[DATA EXTRACTS — start]

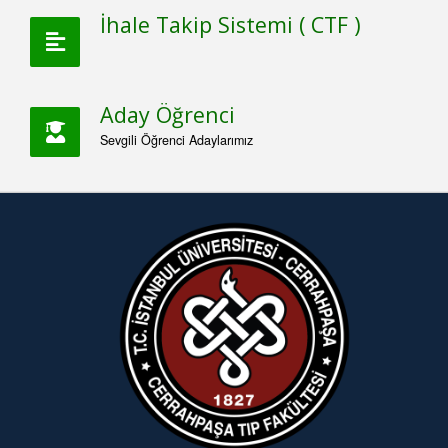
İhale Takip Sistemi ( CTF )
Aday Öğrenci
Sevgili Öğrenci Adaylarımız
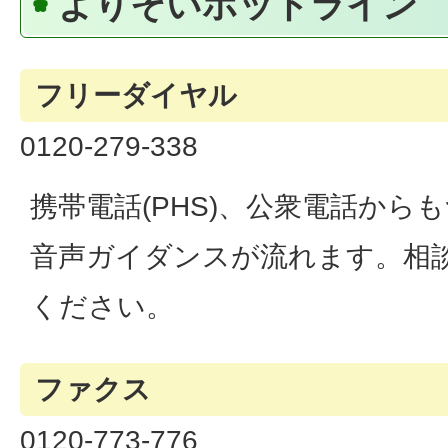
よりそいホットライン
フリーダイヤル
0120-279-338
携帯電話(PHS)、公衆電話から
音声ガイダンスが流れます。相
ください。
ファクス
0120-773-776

[DATA EXTRACTS — finish]

▸ DIRECTIVE:
Reproduce every line of text from the records above, unchanged and in order, leaving the pictures out.

▸ EXERCISE ANSWER:
İhale Takip Sistemi ( CTF )
Aday Öğrenci
Sevgili Öğrenci Adaylarımız
よりそいホットライン
フリーダイヤル
0120-279-338
携帯電話(PHS)、公衆電話から
音声ガイダンスが流れます。相
ください。
ファクス
0120-773-776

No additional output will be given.